Al lector
En mis tiempos de agitador político, allá por el año 1902, los
republicanos de Mallorca me invitaron a un mitin de propaganda de
nuestras doctrinas que se celebró en la plaza de Toros de Palma.
Después de esta reunión popular, los otros diputados republicanos que
habían hablado en ella se volvieron a la Península. Yo, una vez
pronunciado mi discurso, di por terminada mi actuación política, para
correr como simple viajero la hermosa isla que vio en la Edad Media los
paseos meditativos del gran Raimundo Lulio—filósofo, hombre de acción,
novelista—y en el primer tercio del siglo xix sirvió de escenario a los
amores románticos y algo maduros de Jorge Sand y Chopin.

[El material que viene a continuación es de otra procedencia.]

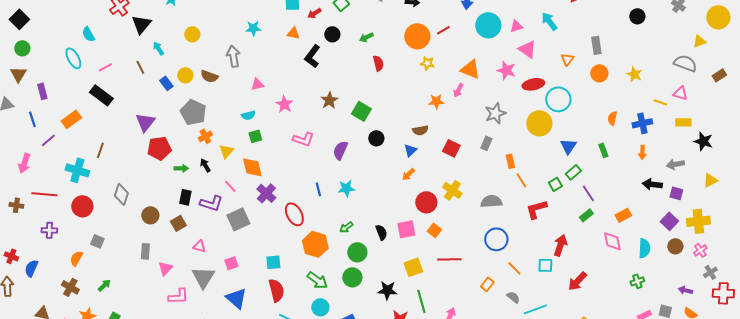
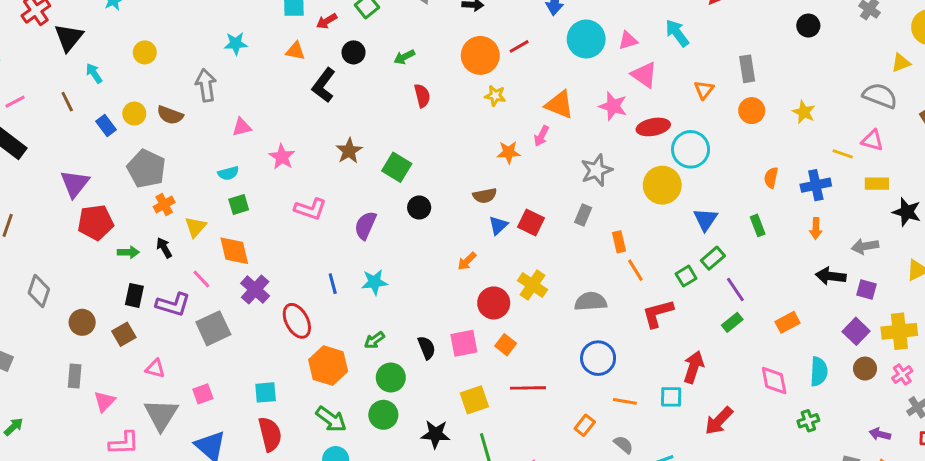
blue triangle: (410, 150) -> (498, 225), moved
pink diamond: (612, 241) -> (774, 380), moved
orange line: (514, 268) -> (625, 401), turned -35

Más que las cavernas célebres, los olivos seculares y las costas
eternamente azules de Mallorca, atrajeron mi atención las honradas
gentes que la pueblan y sus divisiones en castas que aún perduran, a
causa sin duda del aislamiento isleño, refractario a las tendencias
igualitarias de los españoles de tierra firme. Vi en la existencia de
los judíos convertidos de Mallorca, de los llamados chuetas, una
novela futura.
Luego, al volver a la Península, me detuve en Ibiza, sintiéndome
igualmente interesado por las costumbres tradicionales de este pueblo de
marinos y agricultores, en lucha incesante durante mil quinientos años
con todos los piratas del Mediterráneo. Y pensé unir las vidas de las
dos islas, tan distintas y al mismo tiempo tan profundamente originales,
en una sola novela.
Transcurrieron seis años sin que pudiese realizar mi deseo.